Prost owner Jim McCartney

McCartney said he went the German route, because he felt the community needed something different. “There’s nothing like this here except Plattdeutsche Park,” he said referring the sprawling, venerable Franklin Square bastion of Teutonic cuisine.

Prost’s draft beer list, not surprisingly is strong with German beers, including Franziskaner, Radeberger, Spaten, Hofbräuhaus, Warsteiner, Weihenstephaner, Tucher and Gaffel Kolsch on draft; as well the local Barrier Brewing kolsch and rauch beer. But three’s also Brooklyn IPA and Dogfish Head 60 Minute IPA and Sam Adams Boston Lager, to name a few. Bud and Coors drinkers will find their brews served in bottles.

“We’re constantly exploring diffident beers to be on tap,” McCartney said, noting his surprise that brews from Germany have been out selling the American craft beers on tap. His top sellers, so far, he says, are Hofbräu, Spaten Oktoberfest, Gaffel Kolsch and Weihenstefaner. Glassware, too, matches the brands, for the most part.
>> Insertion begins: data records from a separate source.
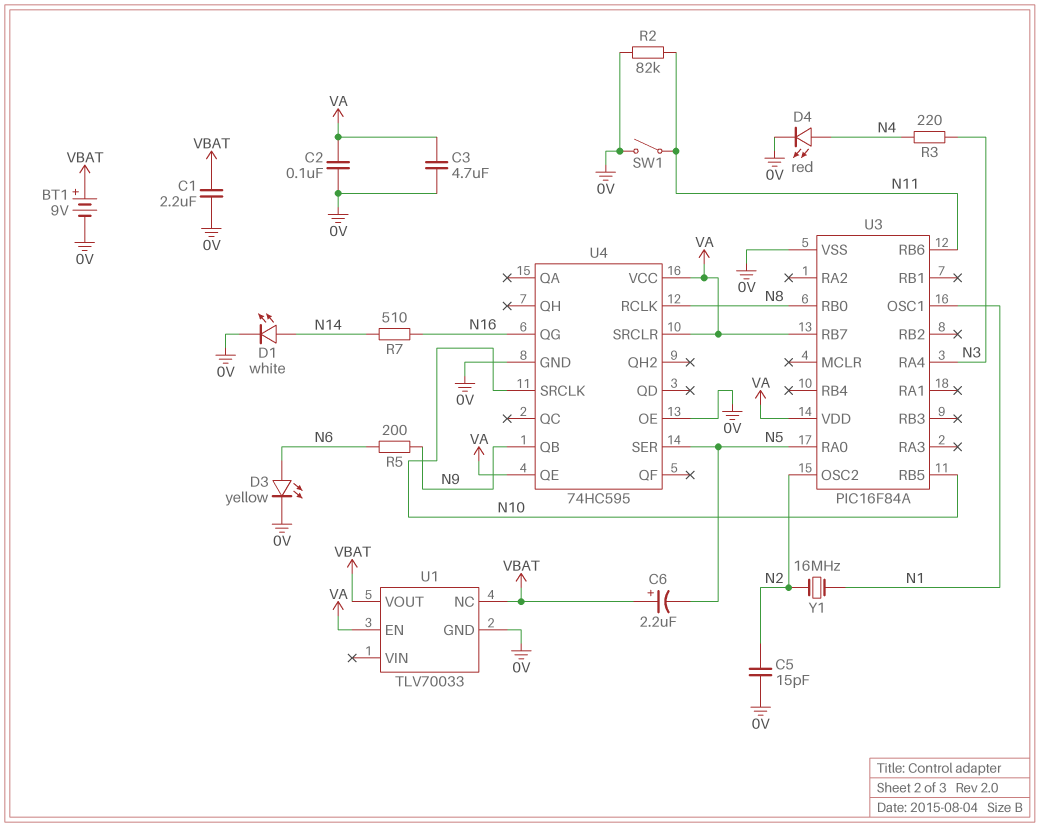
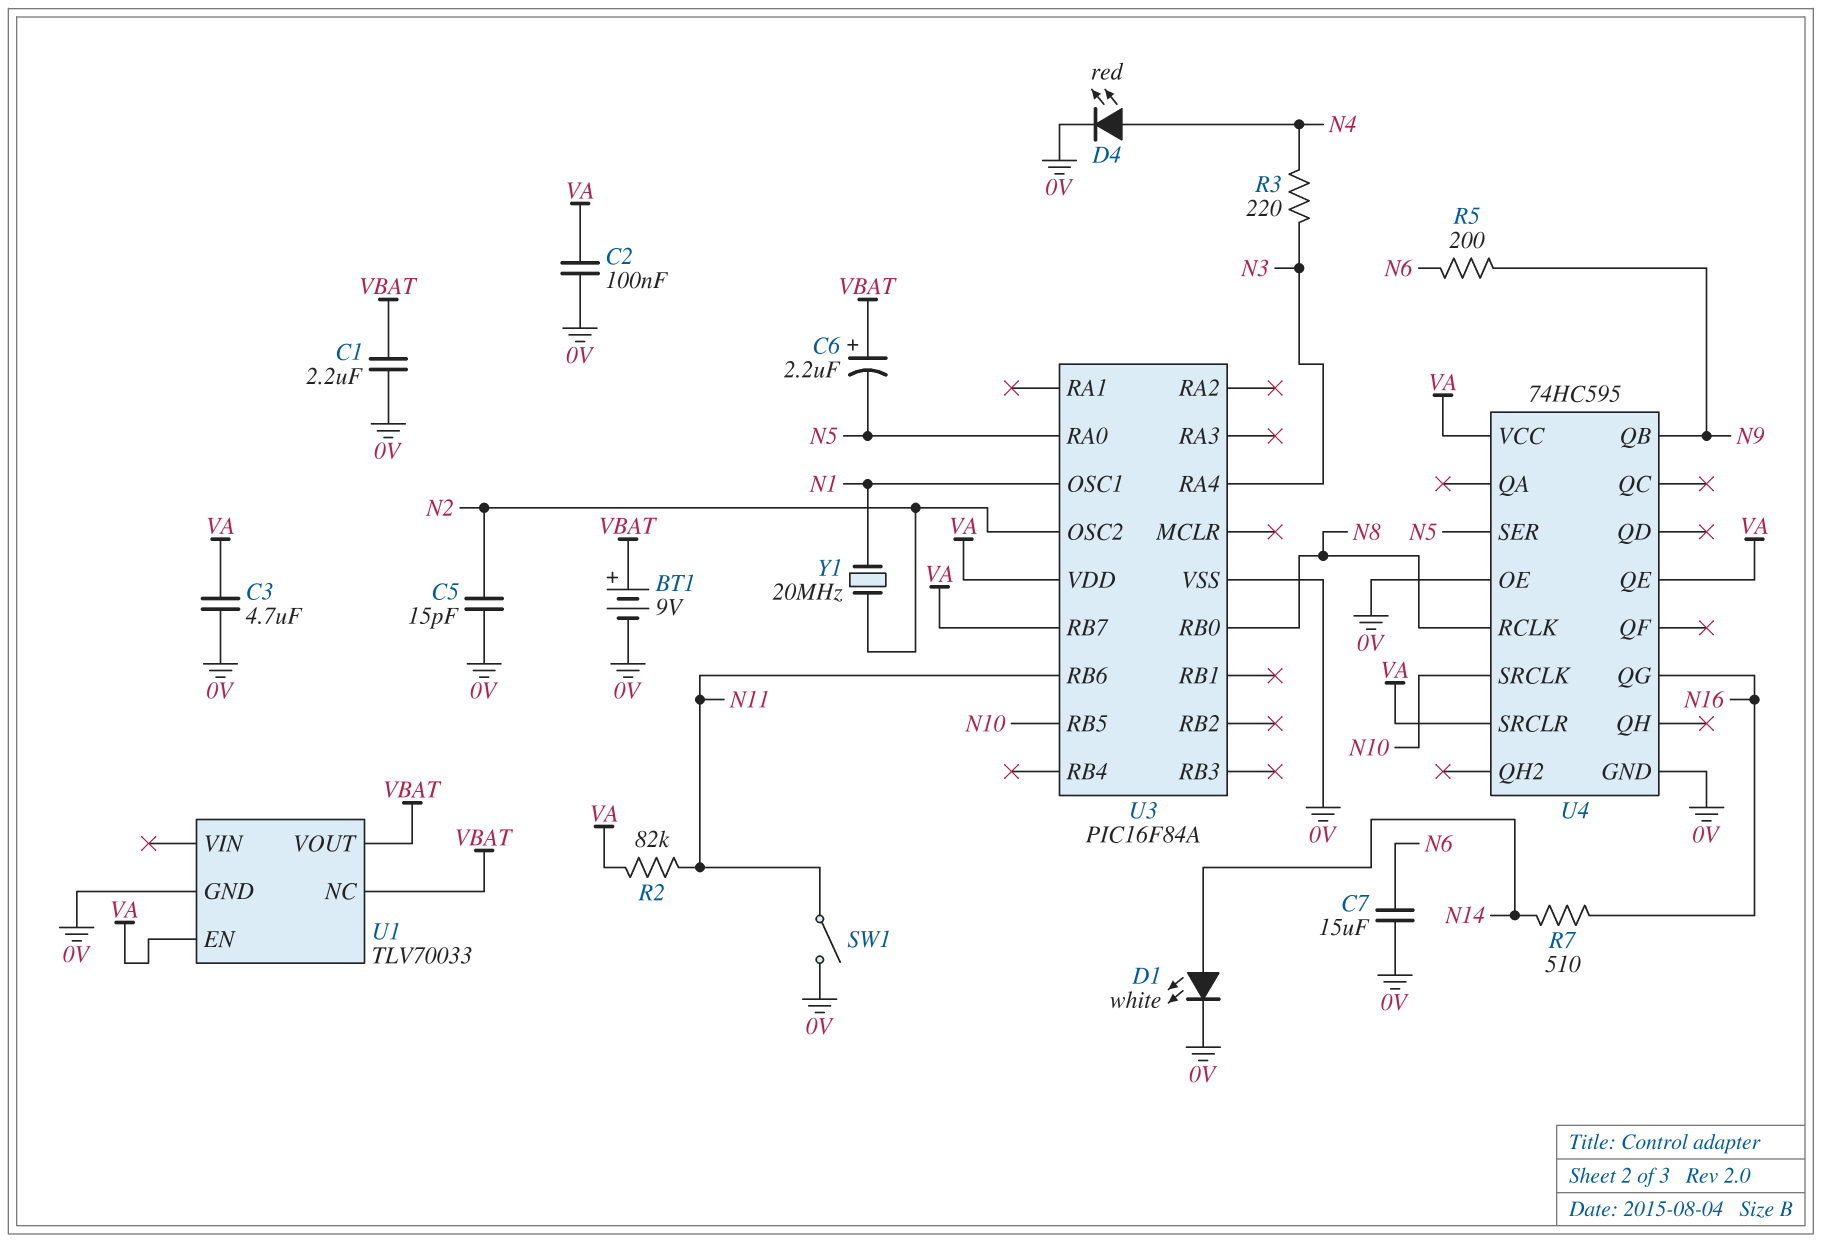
C7: none -> 15uF (0V, N6)
D3: LED yellow (A N6, K 0V) -> none
R2: 82k (0V, N11) -> 82k (N11, VA)
Y1: 16MHz (N1, N2) -> 20MHz (N1, N2)

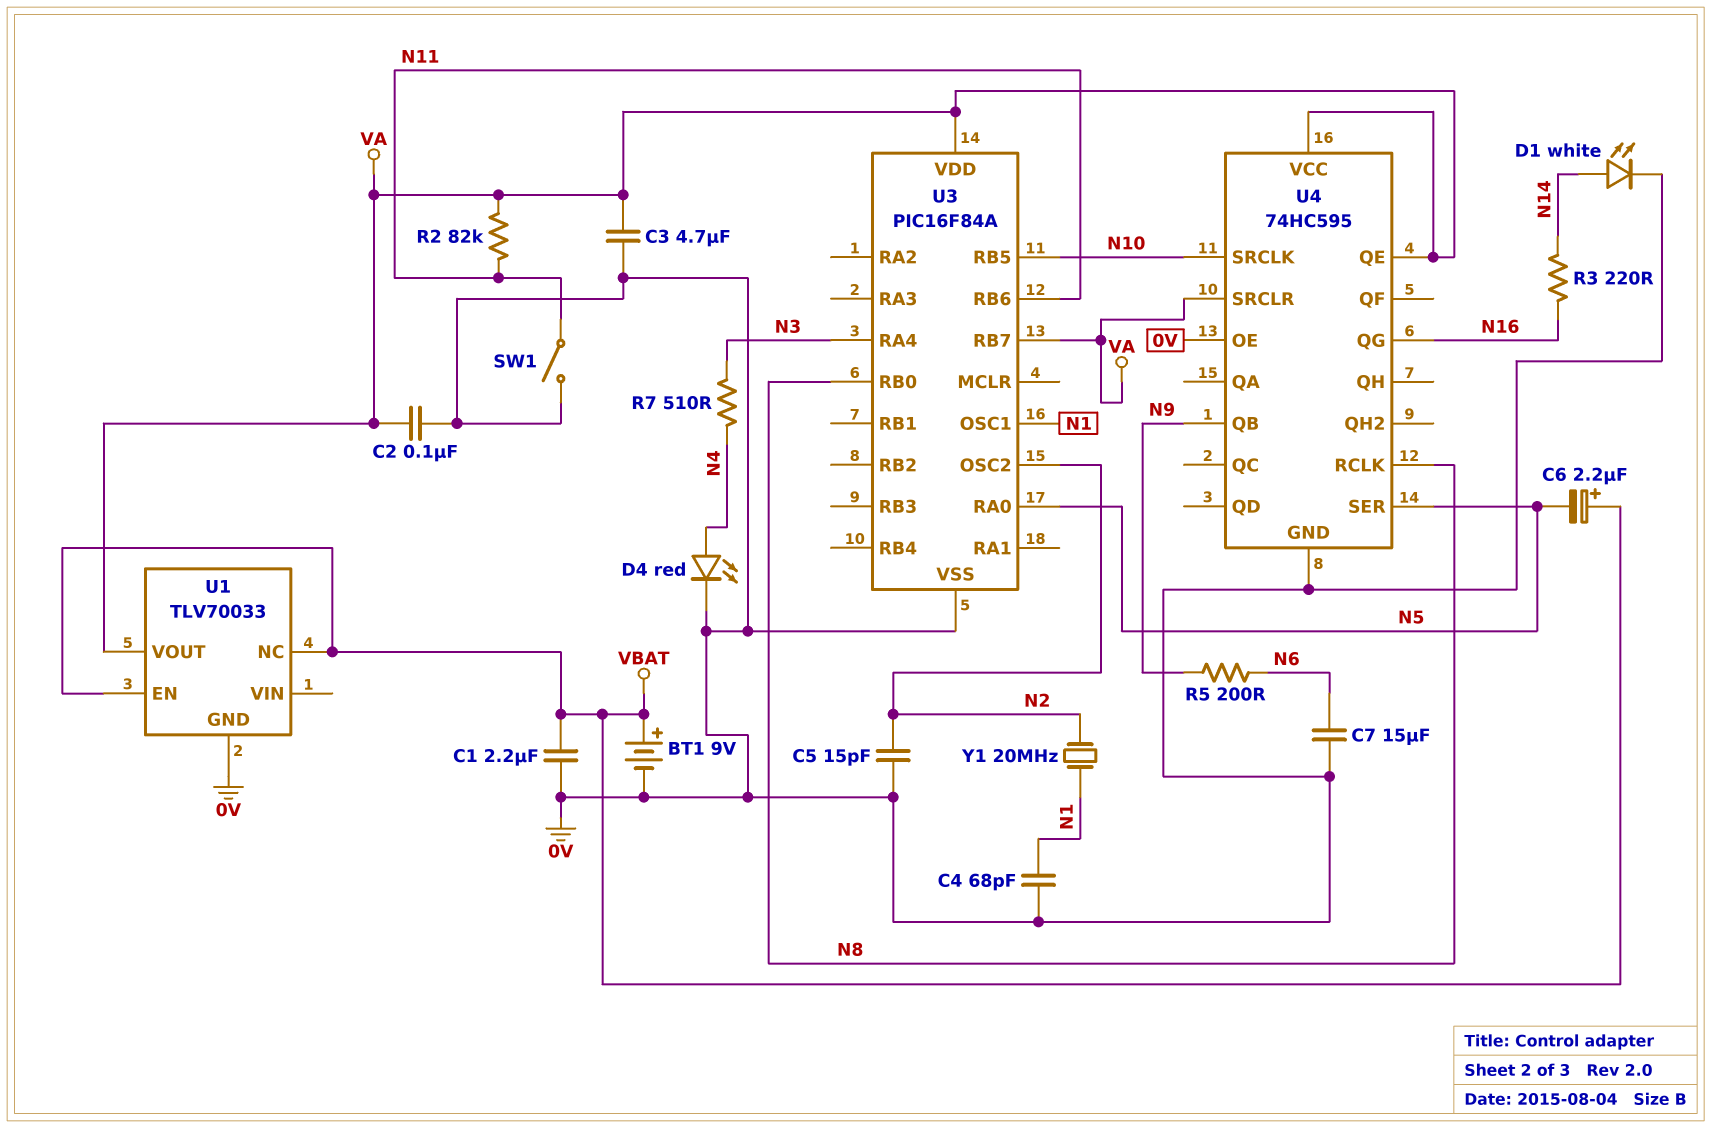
C4: none -> 68pF (0V, N1)
R3: 220 (N3, N4) -> 220 (N14, N16)
R7: 510 (N14, N16) -> 510 (N3, N4)
U1 pin EN: VA -> VBAT
U1 pin VOUT: VBAT -> VA

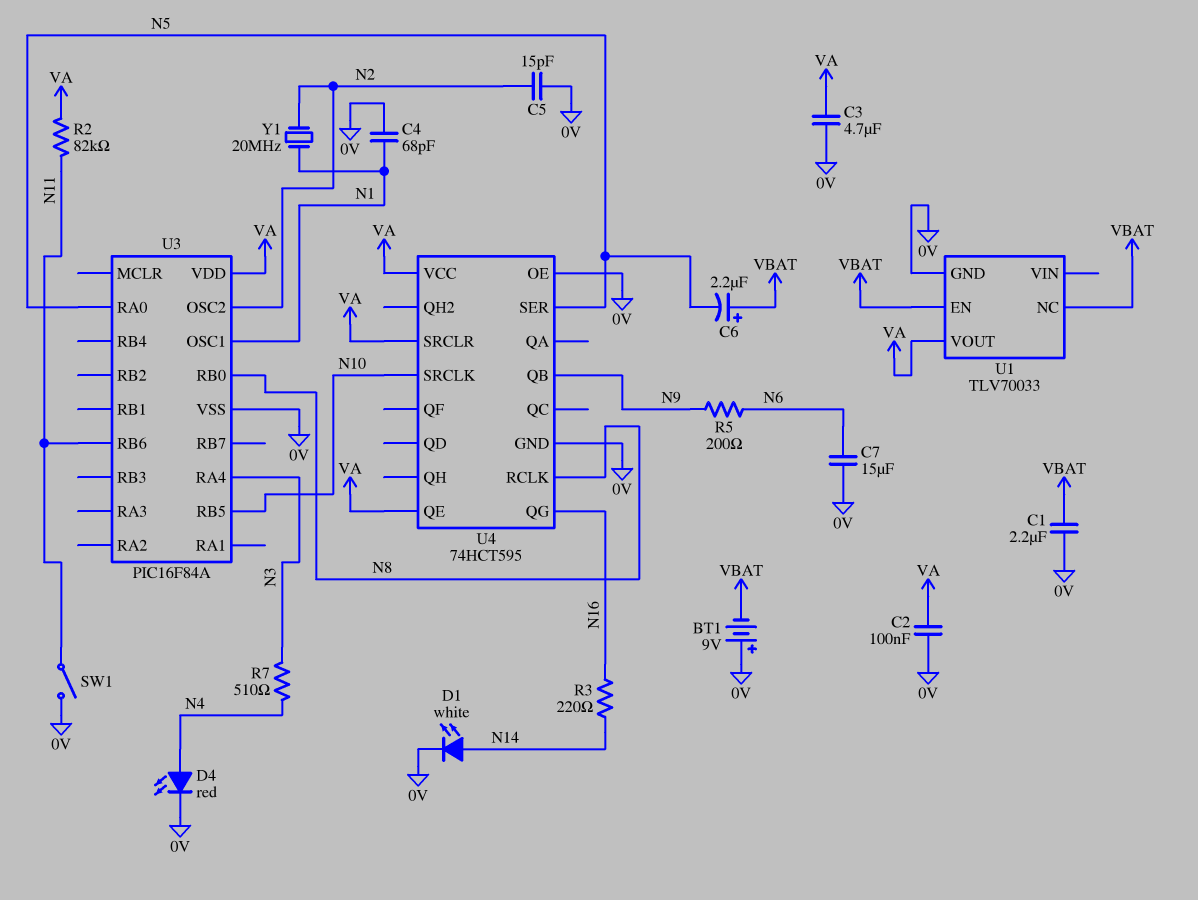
BT1: 9V (plus VBAT, minus 0V) -> 9V (plus 0V, minus VBAT)
U3 pin RB7: VA -> none
U4: 74HC595 -> 74HCT595

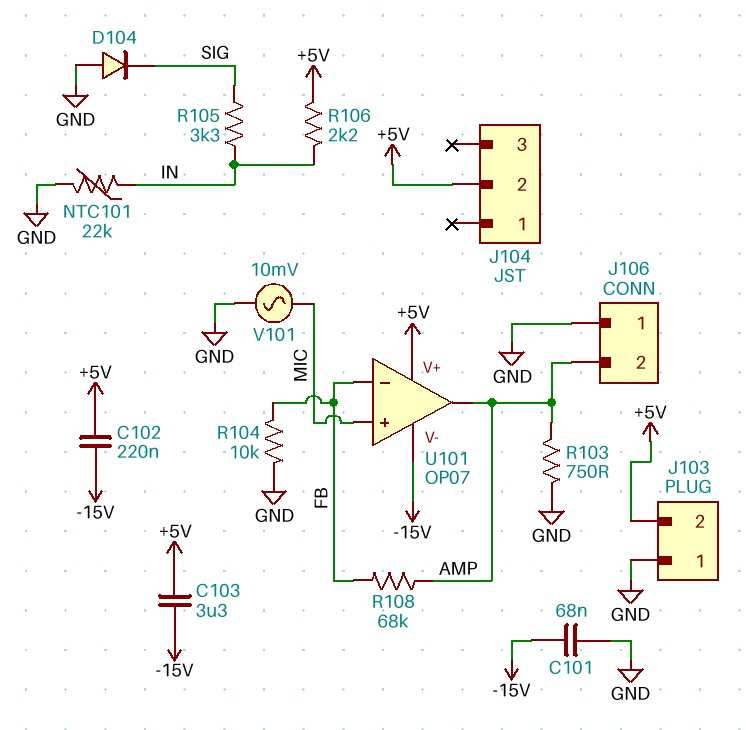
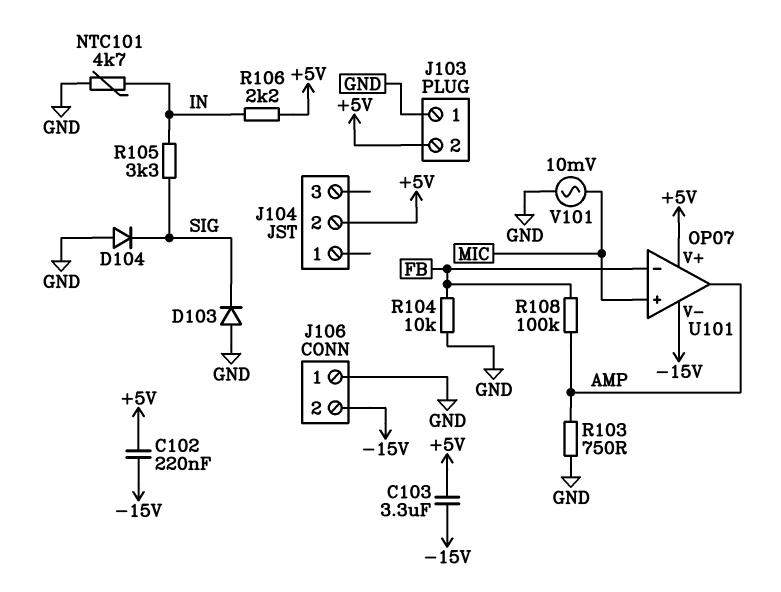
C101: 68nF (-15V, GND) -> none
D103: none -> diode (A GND, K SIG)
J106 pin 2: AMP -> -15V
NTC101: 22k (GND, IN) -> 4.7k (GND, IN)
R108: 68k (AMP, FB) -> 100k (AMP, FB)

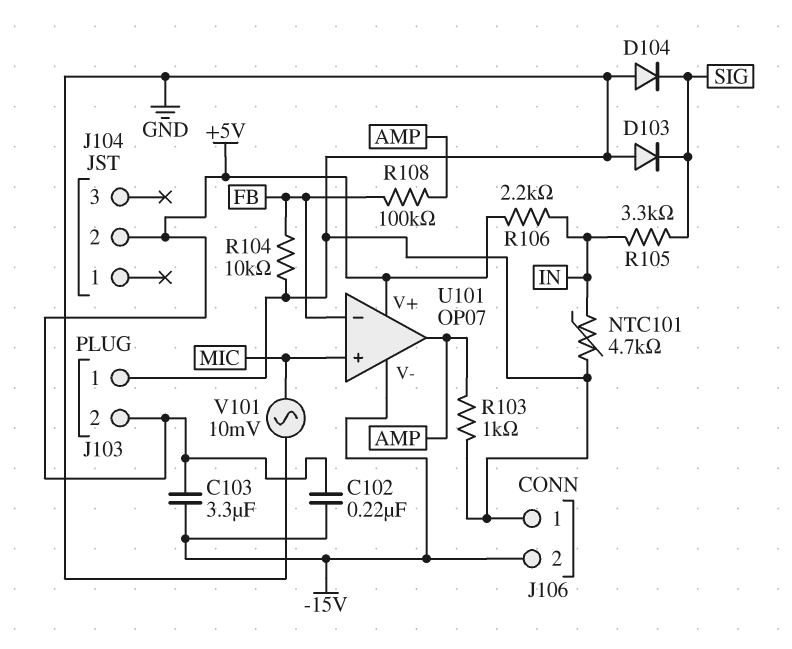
R103: 750 (AMP, GND) -> 1k (AMP, GND)

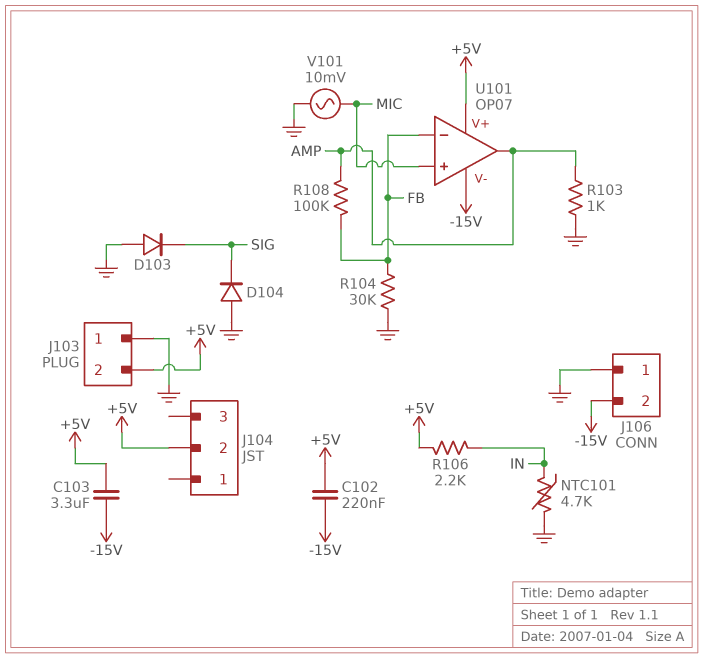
R104: 10k (FB, GND) -> 30k (FB, GND)
R105: 3.3k (IN, SIG) -> none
The menu, devised by McCartney and Daly with chef Thomas Rockensies, a Culinary Institute of Americagraduate who is McCartney’s cousin by marriage, leans heavily, of course, on sausage offerings. These include traditional German (includes bockwurst, bratwurst and knockwurst), Italian sweet and hot, Moroccan lamb merguez, a variety of chicken sausages, and a variety of exotic meat sausages including venison, alligator and buffalo. There’s even a soy-based vegetarian offering. Toppings include sautéed onions, mushrooms, sauerkraut, onions and peppers, cheese sauce, chili, jalapeno or red cabbage. There’s also a Bavarian pretzel the size of a dinner plate and an Alsatian flame cake, burgersand a handful of German entrees, not to mention Buffalo chicken wings. Sauerbraten is a weekend special.

Grilled bockwurst with onion topping, fries and Hofbrauhaus Oktoberfest at Prost

Sausages, which start at $7, are served on a baker’s roll with a choice of two toppings.  A large side of very good fries with dipping sauce adds $5 to your tab. Half-liters of brew start at $7. Full liters are available, too.

Prost Grill & Garten, 652 Franklin Ave., Garden City; 516-427-5215, is open from noon to midnight Monday through Wednesday, and Thursday through Saturday from noon to 1 a.m.

All that’s missing, thankfully, is an oompah band for that we’ll bend an elbow and toast “prost!”